Caminando bajo un dulce sol primaveral norteafricano
me pregunto que clase de grupo tendrá los santos cojones de alojarse allí –me
imagino un grupo de deportados etíopes o algo así- y es más, me inclino a pensar
que es una decisión que ha tomado el patrón ya que temo no ser un cliente
demasiado rentable; regateé con contundencia el precio de mi habitación al
llegar.
Si esto fuera así, se equivocan, ya que para qué tener una habitación
vacía pudiendo ganar algo; éste siempre es uno de mis argumentos de regateo en los
hoteles.
La chica que expide los billetes del tren me vende uno con una enorme
sonrisa.
No sé porque escasean las sonrisas a mí alrededor
últimamente.
No sé si es por el paso del tiempo, no sé si
porque yo voy siendo más mayor, no sé si es porque yo mismo olvido sonreír.
Tal vez sea esto último.
¿Usted sonríe mucho y encuentra correspondidas
sonrisas? ¿Sí?
Entonces mea culpa.
El tren va a tope. Consigo sentarme en el
descansillo encima de mi bolsa. Paso más de cuatro horas así. Más tarde me
enteraré que hoy empiezan las vacaciones de primavera de los millones de
chavales y chavalas del país.
Llego a Sfax.
Si alguien me pregunta si lo poco que yo he
visto de esta ciudad me parece bonita... silbaré y miraré en otra dirección.
En
su descargo puedo decir que apenas la he visto.
Me pido un bocata de escalope de pollo
picante. La chica que me lo ha de preparar se muere de risa ante mi patético y
desvergonzado árabe.
Comparto mesa (sólo hay una) con un tunecino y
un chaval de Guinea Conakry. El primero me presenta al segundo como un buen
jugador de fútbol que quiere jugar en Europa. Mezclamos francés, inglés y
árabe. Cuando la conversación común languidece, ellos siguen con la suya.
Versa sobre que el tunecino tiene un amigo que
por una cifra astronómica de varios miles de euros le consigue un visado para
Europa. El guineano está muy interesado y le cose a preguntas.
Me
preocuparía el posible tangazo al guineano si todo esto no fuera apenas más que
un juego, como una pantomima. El tunecino hace creer al guineano que no hay
trampa ni cartón, y el guineano hace creer al tunecino que puede tener el dinero
para negociar.
Los dos conocen el teatro del otro, no son
tontos, pero siguen con la función.
Como mínimo es curioso.
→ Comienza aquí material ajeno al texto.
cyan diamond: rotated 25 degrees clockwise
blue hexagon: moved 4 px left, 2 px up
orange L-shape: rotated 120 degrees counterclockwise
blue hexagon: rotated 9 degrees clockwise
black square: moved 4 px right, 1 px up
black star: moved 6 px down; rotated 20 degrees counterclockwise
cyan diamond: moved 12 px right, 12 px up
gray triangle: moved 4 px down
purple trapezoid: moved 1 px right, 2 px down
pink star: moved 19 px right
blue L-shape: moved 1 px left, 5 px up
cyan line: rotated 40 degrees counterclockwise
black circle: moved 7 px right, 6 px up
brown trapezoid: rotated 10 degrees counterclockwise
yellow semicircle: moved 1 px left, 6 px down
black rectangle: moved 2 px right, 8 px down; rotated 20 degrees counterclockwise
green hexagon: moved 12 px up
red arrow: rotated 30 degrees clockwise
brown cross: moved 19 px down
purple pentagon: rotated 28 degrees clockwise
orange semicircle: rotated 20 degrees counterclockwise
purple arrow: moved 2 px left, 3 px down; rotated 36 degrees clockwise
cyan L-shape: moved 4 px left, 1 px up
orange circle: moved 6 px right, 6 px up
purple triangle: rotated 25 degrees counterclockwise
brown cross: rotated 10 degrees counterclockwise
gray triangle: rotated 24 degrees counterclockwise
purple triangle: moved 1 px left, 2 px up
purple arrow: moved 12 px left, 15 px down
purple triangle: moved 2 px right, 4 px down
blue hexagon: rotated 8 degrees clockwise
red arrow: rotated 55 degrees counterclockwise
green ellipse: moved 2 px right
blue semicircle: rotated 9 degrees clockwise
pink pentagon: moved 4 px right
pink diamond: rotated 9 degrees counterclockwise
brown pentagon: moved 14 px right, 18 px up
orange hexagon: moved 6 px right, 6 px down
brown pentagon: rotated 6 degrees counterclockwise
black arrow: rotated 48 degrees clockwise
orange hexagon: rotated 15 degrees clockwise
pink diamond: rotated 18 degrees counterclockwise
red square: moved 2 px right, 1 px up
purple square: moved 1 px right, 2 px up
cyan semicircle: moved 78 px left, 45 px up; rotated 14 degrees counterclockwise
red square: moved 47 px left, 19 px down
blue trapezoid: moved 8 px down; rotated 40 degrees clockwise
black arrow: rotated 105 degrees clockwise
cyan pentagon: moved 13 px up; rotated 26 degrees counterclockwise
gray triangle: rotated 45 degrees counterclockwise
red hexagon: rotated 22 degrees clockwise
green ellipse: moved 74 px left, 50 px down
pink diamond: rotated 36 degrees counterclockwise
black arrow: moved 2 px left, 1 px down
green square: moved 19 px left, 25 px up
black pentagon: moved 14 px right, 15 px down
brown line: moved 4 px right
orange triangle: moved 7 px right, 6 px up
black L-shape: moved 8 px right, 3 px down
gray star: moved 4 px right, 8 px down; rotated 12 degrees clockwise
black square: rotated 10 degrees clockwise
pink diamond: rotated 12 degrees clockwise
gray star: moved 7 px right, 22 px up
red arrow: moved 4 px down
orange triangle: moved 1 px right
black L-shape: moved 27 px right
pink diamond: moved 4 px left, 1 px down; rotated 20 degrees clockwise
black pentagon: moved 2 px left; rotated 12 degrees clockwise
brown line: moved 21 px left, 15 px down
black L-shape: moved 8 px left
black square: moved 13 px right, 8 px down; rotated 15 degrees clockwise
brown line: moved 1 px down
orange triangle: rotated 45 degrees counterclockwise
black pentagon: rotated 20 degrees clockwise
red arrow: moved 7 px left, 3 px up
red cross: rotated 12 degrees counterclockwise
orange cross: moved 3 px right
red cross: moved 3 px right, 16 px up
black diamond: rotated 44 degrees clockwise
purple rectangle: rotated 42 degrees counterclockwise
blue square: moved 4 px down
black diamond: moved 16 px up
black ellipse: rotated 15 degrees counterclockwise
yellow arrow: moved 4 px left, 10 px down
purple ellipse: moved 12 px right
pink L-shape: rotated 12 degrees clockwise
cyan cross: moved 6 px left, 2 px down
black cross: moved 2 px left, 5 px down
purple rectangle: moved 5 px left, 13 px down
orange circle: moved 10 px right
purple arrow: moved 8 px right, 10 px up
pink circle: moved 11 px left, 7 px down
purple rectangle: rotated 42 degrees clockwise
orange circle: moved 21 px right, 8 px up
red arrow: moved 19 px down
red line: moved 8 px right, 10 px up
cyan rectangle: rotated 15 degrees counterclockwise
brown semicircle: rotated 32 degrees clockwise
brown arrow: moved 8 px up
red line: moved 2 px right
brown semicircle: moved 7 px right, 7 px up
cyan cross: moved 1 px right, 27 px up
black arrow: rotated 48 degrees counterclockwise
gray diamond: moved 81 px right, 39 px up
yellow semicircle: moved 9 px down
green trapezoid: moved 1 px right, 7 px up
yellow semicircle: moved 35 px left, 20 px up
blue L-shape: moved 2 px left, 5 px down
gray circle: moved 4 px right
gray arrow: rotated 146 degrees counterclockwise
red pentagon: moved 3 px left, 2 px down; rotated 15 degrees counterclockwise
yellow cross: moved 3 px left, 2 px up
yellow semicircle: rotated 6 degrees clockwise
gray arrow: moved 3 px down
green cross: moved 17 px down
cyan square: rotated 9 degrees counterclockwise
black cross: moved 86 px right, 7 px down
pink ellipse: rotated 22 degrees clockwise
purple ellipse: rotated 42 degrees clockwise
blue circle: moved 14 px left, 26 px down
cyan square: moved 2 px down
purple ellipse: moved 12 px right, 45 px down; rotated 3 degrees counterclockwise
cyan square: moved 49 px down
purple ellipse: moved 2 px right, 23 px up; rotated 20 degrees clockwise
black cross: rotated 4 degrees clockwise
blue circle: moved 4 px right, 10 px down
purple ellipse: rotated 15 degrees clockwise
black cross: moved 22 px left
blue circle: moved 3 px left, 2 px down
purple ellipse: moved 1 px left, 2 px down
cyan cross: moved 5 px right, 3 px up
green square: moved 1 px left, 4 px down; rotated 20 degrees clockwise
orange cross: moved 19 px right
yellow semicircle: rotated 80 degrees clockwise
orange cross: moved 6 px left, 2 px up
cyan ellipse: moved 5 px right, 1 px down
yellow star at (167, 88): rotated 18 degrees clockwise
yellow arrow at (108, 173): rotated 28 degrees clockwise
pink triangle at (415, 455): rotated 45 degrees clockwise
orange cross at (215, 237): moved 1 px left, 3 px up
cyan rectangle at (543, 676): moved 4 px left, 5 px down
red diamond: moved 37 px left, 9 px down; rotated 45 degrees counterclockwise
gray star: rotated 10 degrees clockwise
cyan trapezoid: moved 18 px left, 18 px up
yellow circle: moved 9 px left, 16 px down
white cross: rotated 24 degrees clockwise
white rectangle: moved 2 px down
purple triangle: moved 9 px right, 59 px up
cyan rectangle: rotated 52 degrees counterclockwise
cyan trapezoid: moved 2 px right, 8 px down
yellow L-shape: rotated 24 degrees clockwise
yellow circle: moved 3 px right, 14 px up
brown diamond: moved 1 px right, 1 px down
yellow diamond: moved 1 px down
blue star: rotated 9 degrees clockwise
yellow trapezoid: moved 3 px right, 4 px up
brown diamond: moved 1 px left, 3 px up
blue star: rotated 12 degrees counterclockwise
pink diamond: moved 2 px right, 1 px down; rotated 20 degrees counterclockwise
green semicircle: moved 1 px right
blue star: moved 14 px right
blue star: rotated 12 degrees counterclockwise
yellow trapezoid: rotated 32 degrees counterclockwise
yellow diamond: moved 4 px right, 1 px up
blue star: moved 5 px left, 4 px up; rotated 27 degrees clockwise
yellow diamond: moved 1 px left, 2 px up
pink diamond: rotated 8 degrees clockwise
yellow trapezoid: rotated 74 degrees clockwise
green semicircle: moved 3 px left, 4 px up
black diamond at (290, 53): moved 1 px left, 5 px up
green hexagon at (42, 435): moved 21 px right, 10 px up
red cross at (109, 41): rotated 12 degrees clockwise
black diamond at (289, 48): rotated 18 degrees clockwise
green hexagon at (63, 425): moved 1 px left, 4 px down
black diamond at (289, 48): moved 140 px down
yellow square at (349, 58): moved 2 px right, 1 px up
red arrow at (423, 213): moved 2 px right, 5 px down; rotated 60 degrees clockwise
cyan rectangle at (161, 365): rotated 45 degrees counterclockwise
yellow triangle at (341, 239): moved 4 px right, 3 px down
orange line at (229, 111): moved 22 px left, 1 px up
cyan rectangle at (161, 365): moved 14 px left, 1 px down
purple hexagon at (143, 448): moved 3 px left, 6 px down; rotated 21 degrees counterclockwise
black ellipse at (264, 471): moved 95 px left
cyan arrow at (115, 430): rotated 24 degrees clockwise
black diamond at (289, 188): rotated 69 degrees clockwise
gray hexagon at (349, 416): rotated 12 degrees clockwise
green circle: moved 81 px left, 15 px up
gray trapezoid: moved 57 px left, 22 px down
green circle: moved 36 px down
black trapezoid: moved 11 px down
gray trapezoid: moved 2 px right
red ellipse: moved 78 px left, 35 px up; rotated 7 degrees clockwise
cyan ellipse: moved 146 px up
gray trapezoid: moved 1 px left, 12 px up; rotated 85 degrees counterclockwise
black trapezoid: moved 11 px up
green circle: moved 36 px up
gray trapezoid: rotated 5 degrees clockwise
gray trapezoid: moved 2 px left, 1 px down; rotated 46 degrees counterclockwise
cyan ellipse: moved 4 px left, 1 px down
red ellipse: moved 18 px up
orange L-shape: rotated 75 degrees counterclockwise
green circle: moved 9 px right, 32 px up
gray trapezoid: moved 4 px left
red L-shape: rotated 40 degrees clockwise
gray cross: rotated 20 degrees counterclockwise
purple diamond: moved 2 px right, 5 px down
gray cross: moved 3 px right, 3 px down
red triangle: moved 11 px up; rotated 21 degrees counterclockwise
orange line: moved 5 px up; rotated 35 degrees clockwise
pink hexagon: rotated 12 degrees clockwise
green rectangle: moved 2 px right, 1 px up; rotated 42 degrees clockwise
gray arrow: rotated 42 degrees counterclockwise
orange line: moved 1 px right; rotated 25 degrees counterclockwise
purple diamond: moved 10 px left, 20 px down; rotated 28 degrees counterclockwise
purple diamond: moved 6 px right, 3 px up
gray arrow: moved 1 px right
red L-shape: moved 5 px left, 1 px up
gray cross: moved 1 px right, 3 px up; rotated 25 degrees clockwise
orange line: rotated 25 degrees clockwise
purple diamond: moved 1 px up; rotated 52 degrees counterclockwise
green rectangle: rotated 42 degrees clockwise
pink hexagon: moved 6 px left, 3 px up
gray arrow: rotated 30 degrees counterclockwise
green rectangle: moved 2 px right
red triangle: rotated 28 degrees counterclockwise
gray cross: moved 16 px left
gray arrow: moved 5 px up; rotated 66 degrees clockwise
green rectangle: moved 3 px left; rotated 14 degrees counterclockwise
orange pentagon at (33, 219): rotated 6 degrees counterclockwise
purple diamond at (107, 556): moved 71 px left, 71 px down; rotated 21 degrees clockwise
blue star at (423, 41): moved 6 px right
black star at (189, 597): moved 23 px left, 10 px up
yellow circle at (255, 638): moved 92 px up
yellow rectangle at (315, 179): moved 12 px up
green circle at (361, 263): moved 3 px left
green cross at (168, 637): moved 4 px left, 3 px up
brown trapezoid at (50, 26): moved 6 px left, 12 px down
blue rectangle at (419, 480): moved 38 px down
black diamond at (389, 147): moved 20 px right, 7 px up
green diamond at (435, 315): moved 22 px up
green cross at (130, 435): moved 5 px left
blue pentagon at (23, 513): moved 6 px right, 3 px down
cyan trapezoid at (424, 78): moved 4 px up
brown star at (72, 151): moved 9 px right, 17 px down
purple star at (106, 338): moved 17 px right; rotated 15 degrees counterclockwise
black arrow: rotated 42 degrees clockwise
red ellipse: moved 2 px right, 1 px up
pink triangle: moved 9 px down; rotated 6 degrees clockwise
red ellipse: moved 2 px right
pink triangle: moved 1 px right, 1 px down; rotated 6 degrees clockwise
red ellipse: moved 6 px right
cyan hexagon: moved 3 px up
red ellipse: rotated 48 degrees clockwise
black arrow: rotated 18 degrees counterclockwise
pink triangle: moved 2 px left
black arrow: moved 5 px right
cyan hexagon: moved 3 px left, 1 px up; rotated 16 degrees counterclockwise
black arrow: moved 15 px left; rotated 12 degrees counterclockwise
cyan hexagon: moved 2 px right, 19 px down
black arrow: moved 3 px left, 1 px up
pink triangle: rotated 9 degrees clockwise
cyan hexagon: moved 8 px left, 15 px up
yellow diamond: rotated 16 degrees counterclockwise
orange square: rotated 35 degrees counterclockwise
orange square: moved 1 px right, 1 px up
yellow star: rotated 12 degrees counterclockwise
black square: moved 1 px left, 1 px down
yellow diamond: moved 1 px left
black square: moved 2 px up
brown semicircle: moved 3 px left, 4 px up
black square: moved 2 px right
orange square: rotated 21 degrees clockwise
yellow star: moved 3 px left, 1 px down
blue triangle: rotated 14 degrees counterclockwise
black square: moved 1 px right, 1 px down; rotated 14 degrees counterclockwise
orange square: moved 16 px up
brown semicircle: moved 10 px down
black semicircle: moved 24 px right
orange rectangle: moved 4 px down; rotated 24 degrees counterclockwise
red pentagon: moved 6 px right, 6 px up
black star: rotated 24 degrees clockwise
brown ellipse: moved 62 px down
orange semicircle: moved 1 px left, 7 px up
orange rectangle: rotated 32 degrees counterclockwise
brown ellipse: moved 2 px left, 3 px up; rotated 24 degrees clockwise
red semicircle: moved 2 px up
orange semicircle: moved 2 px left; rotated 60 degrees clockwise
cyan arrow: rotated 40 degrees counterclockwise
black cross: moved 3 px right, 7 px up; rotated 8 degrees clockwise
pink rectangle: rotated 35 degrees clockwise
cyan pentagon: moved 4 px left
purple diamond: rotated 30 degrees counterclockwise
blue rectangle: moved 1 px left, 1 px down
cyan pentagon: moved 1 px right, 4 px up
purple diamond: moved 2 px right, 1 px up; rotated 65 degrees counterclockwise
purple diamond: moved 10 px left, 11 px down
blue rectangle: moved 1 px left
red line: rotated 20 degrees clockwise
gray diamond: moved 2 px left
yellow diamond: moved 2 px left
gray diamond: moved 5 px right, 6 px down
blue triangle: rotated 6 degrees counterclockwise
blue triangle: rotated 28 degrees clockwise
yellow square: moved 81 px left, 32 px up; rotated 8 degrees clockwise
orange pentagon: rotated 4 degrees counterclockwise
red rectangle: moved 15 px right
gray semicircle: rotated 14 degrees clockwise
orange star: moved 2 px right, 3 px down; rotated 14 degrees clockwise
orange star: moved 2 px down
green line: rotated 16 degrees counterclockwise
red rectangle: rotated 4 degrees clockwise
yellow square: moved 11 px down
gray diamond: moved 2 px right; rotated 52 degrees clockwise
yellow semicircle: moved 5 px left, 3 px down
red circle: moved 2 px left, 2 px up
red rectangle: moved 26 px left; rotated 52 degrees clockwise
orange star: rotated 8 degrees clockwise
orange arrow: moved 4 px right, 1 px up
Están tanteándose, y
es posible, me temo, que no tengan otra cosa mejor que hacer en estos momentos.
Los dos son amables conmigo, el tunecino me dice
antes de irme el precio máximo que debo pagar al taxi para llegar al puerto, y
el precio exacto del barco.
Cuando me marcho le dice al guineano:
-Escucha, a ver si aprendes
árabe, hasta el cristiano lo habla.
La chica vuelve a reír,
pensando:
-Hombre, tanto como hablarlo…
¿O eso lo pensé yo?
No, lo que pensé fue:
-El cabrón éste además de
quererle sacar la pasta le intenta dar lecciones…
Cruzo la avenida hacia un kiosco de tabaco.
-Un paquete de Malboro por
favor.
-¿Argelino o nacional?
-¿Cuánto vale el argelino?
-La mitad del nacional.
-Argelino
Me gusta el contrabando.
Yo no soy noruego.
Mi intención es parar un taxi que me lleve al
puerto donde embarcar rumbo las islas Kerkennah y así lo hago.